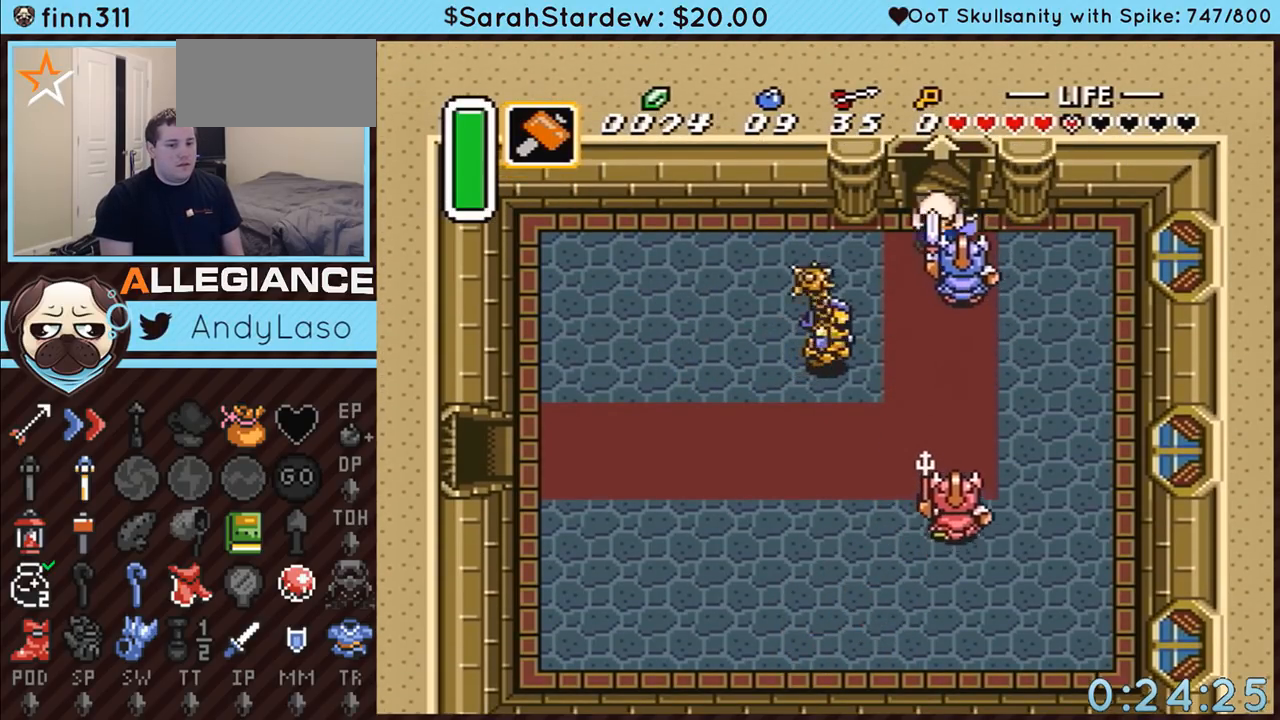
{"buttons": ["DPAD_UP"], "events": []}
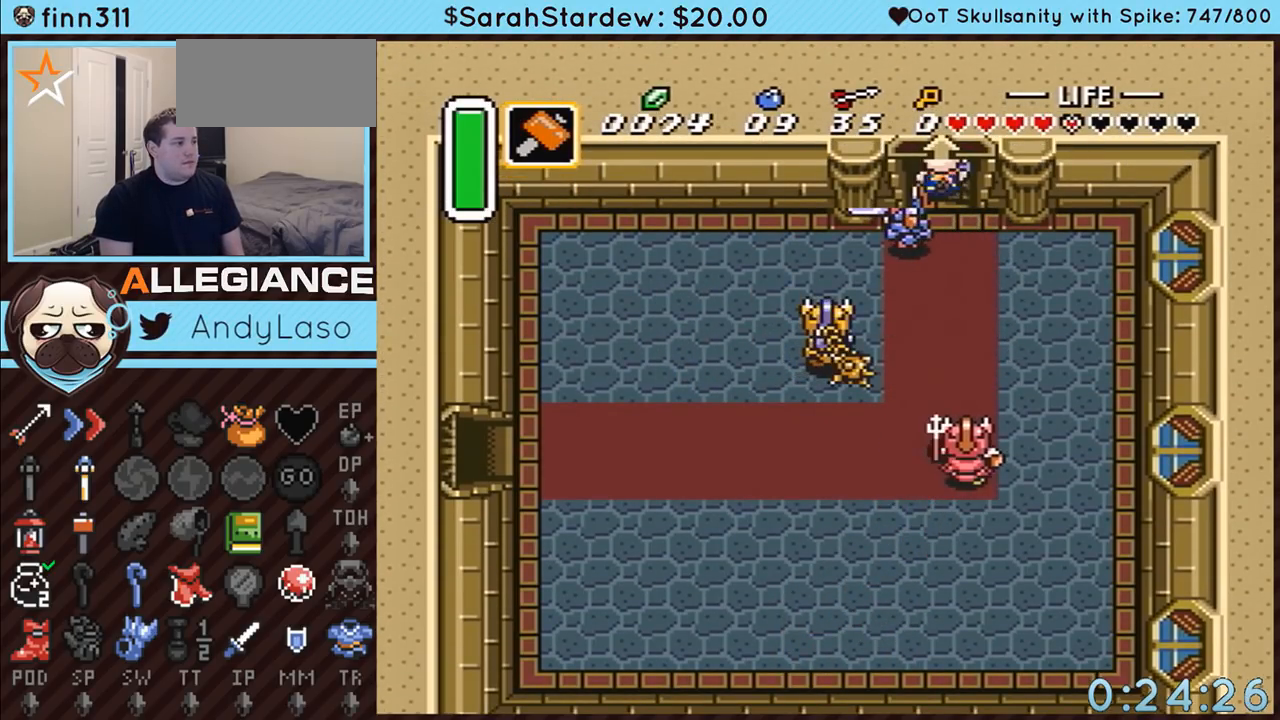
{"buttons": [], "events": [[300, "DPAD_UP", "up"]]}
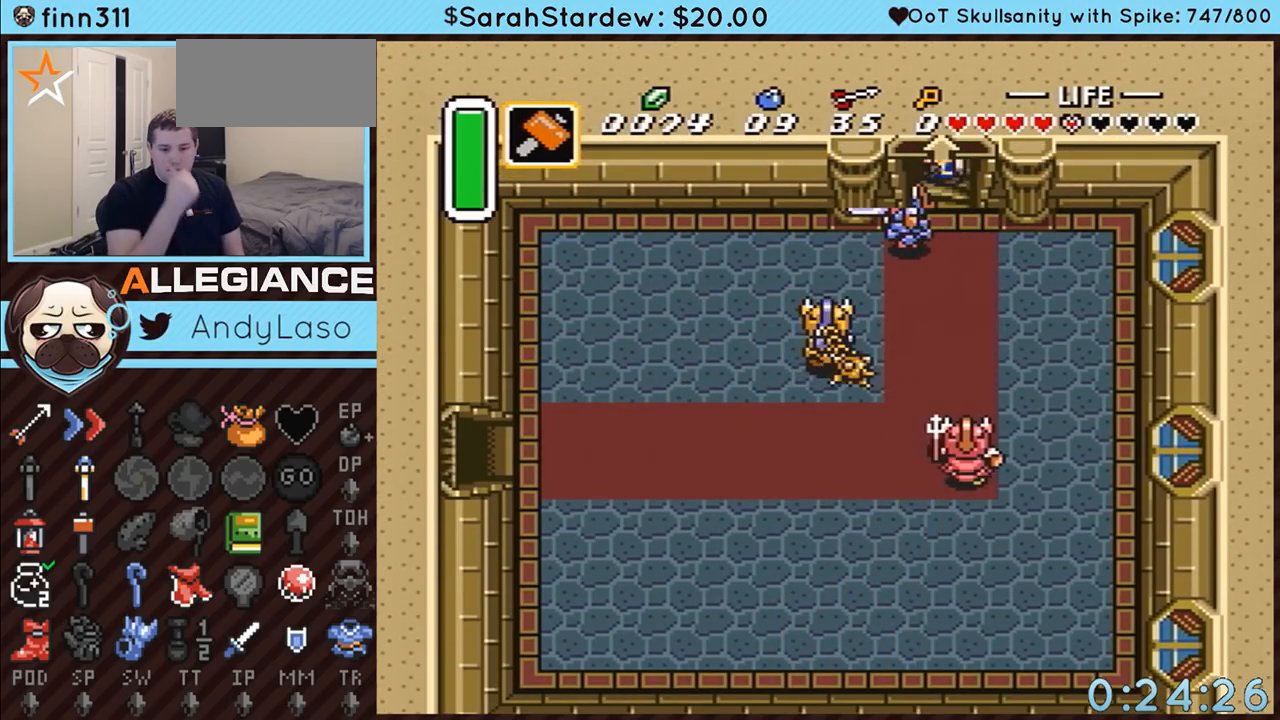
{"buttons": [], "events": []}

Exercise directions> Skipping any pictures, transcribe the full listing exactly.

Solution>
{"buttons": ["DPAD_UP"], "events": []}
{"buttons": [], "events": [[300, "DPAD_UP", "up"]]}
{"buttons": [], "events": []}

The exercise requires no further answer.